Look through the data below. Show each line where the string "InitialArch" occurs.

__________

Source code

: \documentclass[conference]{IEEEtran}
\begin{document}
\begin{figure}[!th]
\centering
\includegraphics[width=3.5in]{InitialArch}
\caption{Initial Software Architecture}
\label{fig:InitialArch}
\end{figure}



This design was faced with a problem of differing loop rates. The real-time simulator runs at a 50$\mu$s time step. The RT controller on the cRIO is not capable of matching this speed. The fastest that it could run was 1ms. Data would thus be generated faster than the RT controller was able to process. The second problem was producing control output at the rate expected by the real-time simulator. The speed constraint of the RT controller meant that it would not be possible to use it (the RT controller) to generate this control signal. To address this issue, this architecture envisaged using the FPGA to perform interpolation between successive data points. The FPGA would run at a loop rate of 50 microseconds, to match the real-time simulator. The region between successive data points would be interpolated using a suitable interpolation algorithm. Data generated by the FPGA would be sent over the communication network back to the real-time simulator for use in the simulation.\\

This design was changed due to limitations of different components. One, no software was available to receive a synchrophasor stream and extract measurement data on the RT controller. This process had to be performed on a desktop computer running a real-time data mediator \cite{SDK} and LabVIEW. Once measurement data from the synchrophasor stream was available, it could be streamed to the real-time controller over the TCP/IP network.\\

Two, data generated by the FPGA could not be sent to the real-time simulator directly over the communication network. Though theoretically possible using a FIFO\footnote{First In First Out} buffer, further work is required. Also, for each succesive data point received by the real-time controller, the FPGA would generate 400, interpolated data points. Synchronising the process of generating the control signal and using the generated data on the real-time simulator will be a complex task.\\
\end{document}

__________

• [TASK RESPONSE]
\includegraphics[width=3.5in]{InitialArch}
\label{fig:InitialArch}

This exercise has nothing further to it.